1.3.2.1 Linear Elastic Constitutive Model

Linear Elastic Constitutive Relation

A one-to-one linear relationship between stress and strain in tissues.

As is shown in Fig. 1.33, a one-dimensional stress–strain curve is a straight line, and the function of stress with respect to strain (the constitutive relation) is Hooke’s law, which is:

$$ \upsigma =\mathrm{E}\bullet \upepsilon $$

where σ is the stress, E is the elastic modulus, and ε is the strain. The deformation of the linear elastic tissue is independent of the historical processes it carries. The three-dimensional constitutive relation of linear elasticity can be expressed as tensors, which is:

$$ {\sigma}_{ij}={E}_{ij kl}{\epsilon}_{kl} $$

where σij is the component of the stress tensor, εkl is the component of the strain tensor, and Eijkl is the component of the elastic tensor. For an isotropic body, the component of Eijkl has only two independent components, and the constitutive relation can be further simplified as follows:

$$ {\sigma}_{11}=\frac{\mu E}{\left(1+\mu \right)\left(1-2\mu \right)}\left({\epsilon}_{11}+{\epsilon}_{22}+{\epsilon}_{33}\right)+2G{\epsilon}_{11} $$
$$ {\sigma}_{22}=\frac{\mu E}{\left(1+\mu \right)\left(1-2\mu \right)}\left({\epsilon}_{11}+{\epsilon}_{22}+{\epsilon}_{33}\right)+2G{\epsilon}_{22} $$
$$ {\sigma}_{33}=\frac{\mu E}{\left(1+\mu \right)\left(1-2\mu \right)}\left({\epsilon}_{11}+{\epsilon}_{22}+{\epsilon}_{33}\right)+2G{\epsilon}_{33} $$
$$ {\sigma}_{12}=2G{\epsilon}_{12} $$
$$ {\sigma}_{23}=2G{\epsilon}_{23} $$
$$ {\sigma}_{31}=2G{\epsilon}_{31} $$

Where E is the elastic modulus, G is the shear modulus, and μ is the Poisson’s ratio.

Fig. 1.33
figure 33

Stress–strain curve for the one-dimensional linear elastic constitutive relation

In biomechanical simulation studies of the musculoskeletal system, although the constitutive relation of biological tissues is mostly nonlinear viscoelastic, the forces and deformations on the tissues tend to be in a linear relationship under small loads, under which circumstance adopting the constitutive relation of linear elasticity to depict the material properties of tissues can improve the efficiency of simulation calculations without compromising accuracy. As can be seen from the uniaxial tensile test on bone tissues (Fig. 1.34), the stress and strain exhibit a better linear elastic relation when the strain is less than ε0. Table 1.2 lists several commonly used linear elastic constitutive parameters.

Fig. 1.34
figure 34

Uniaxial tensile test on bones

Table 1.2 Commonly used linear elastic constitutive parameters of tissues [5,6,7,8]

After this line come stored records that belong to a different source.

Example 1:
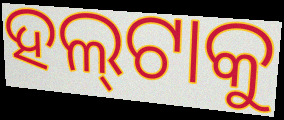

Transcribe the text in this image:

ହଲ୍‌ଟାକୁ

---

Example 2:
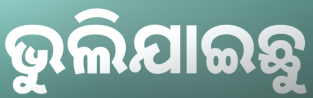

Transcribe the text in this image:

ଭୁଲିଯାଇଛୁ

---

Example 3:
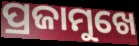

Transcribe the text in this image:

ପ୍ରଜାମୁଖେ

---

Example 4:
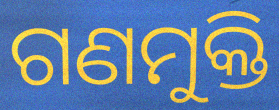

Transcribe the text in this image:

ଗଣମୁକ୍ତି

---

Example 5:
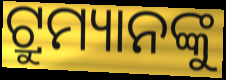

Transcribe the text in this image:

ଟ୍ରୁମ୍ୟାନଙ୍କୁ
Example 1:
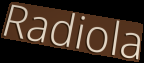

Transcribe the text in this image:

Radiola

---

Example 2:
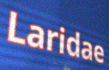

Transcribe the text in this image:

Laridae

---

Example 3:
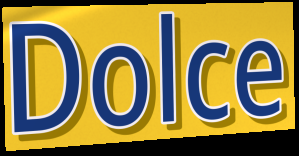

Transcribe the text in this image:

Dolce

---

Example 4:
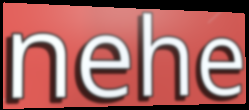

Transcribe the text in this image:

nehe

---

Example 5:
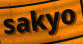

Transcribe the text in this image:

sakyo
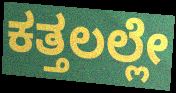
ಕತ್ತಲಲ್ಲೇ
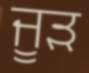
ਜੂੜ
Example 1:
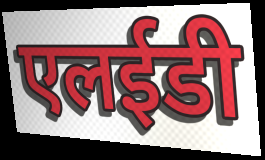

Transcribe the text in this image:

एलईडी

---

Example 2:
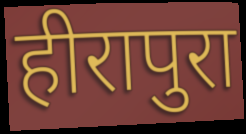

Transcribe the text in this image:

हीरापुरा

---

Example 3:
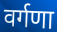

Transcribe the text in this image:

वर्गणा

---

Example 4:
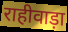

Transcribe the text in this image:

राहीवाड़ा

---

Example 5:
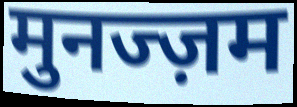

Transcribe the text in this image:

मुनज्ज़म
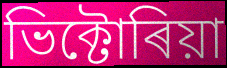
ভিক্টোৰিয়া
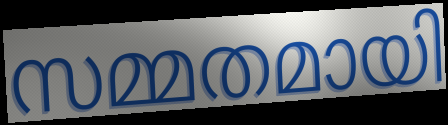
സമ്മതമായി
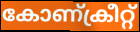
കോണ്ക്രീറ്റ്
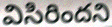
విసిరిందని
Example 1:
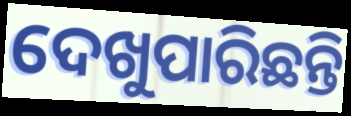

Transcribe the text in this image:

ଦେଖୁପାରିଛନ୍ତି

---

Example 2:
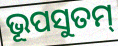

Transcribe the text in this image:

ଭୂପସୁତମ୍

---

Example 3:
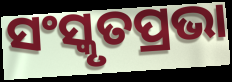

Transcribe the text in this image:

ସଂସ୍କୃତପ୍ରଭା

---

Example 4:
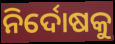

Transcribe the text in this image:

ନିର୍ଦୋଷକୁ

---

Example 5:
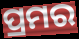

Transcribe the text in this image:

ପ୍ରମର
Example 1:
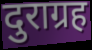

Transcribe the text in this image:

दुराग्रह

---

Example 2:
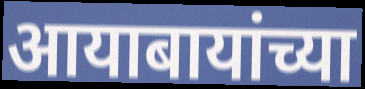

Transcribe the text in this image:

आयाबायांच्या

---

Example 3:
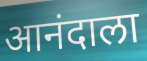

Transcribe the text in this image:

आनंदाला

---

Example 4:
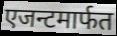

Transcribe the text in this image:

एजन्टमार्फत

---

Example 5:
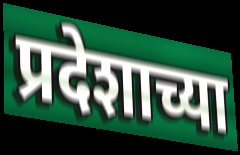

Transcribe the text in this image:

प्रदेशाच्या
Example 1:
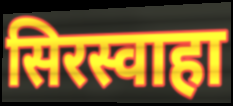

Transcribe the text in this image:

सिरस्वाहा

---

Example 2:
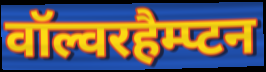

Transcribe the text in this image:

वॉल्वरहैम्प्टन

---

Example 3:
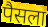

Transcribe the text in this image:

पैसला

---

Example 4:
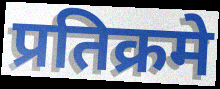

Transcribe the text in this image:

प्रतिक्रमे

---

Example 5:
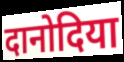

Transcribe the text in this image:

दानोदिया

1.3.2.2 Hyperelastic Constitutive Model

Hyperelastic Constitutive Relation

An ideal material with a one-to-one correspondence between force and deformation on the tissue. In the hyperelastic constitutive relation, tissue deformation only relates to the load received but not to the loading history. Linear elastic constitutive relation is a special hyperelastic constitutive relation in the case of small deformation.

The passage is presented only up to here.